From The Past To The Future: Tim Sweeney Talks - edw519
http://www.gamasutra.com/view/feature/4035/from_the_past_to_the_future_tim_.php

======
plinkplonk
" "After that realization about the web, I felt really idiotic. It forced me
to be in the mindset of "Everything I do from now on needs to be thought
through carefully." With every major technical problem, I didn't just look at
"What is the problem I'm trying to solve?", but I took a much bigger
perspective: "How can we really change the game and win this?"

When it came to developing Unreal -- I think we started that in 1994 -- James
Schmalz was writing a solo assembly language 3D game with a dragon flying over
a terrain, kind of a Magic Carpet knock-off. And I was tasked with writing the
editor for it.

But I really thought that through in a huge amount of depth in advance -- you
know, looking at what Quake did and Doom did: they had this little crappy
editor with a very advanced game engine behind it.
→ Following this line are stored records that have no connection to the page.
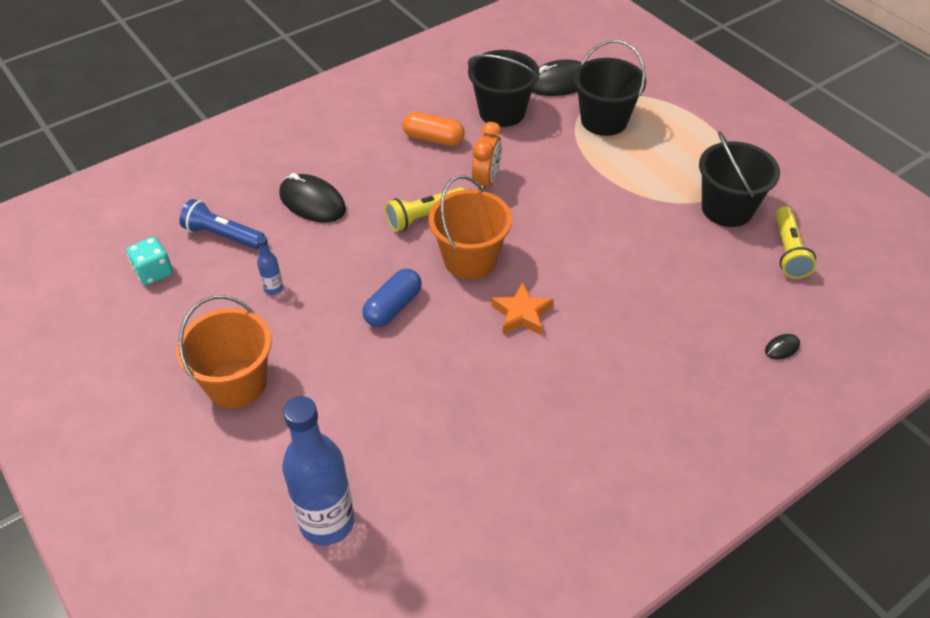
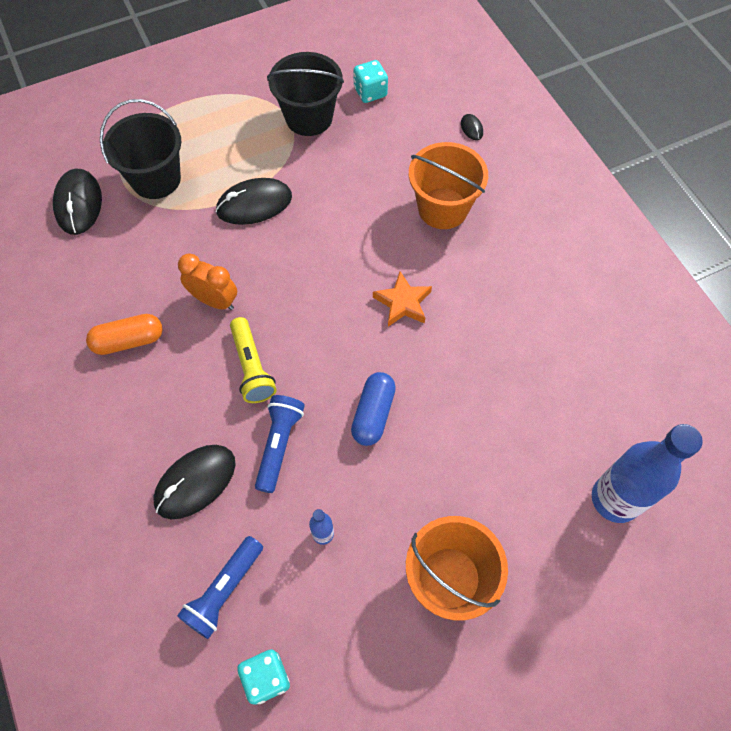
camera: 80 degrees left, 15 degrees up
blue capsule [362,269,422,327] -> blue capsule turned 60 degrees clockwise [351,372,396,446]
orange capsule [403,112,465,146] -> orange capsule turned 45 degrees clockwise [86,314,163,355]
orange bucket [429,176,512,279] -> orange bucket moved to [409,142,488,229]
black bucket [468,50,539,127] -> none
yellow flashlight [775,206,817,279] -> turquoise dice [353,60,388,103]
none -> black mouse [215,178,292,225]
none -> blue flashlight [255,395,305,493]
Completely separate
programs.

I thought it through in a whole lot of detail, and I thought that content
development was really the essential ingredient in all of that. It was
important to spend even more effort on the editor and tools than the actual
game itself, just to empower the artists to make a great game.

So we came up with this editor-centric approach to game development, where you
had this integrated editor that used the game engine for real-time display of
everything. Real-time editing of everything, and all of that. And that came
from really methodically thinking through the problem of "What do you really
do, and how do I not miss the point in this revolution?" "

Inspiring!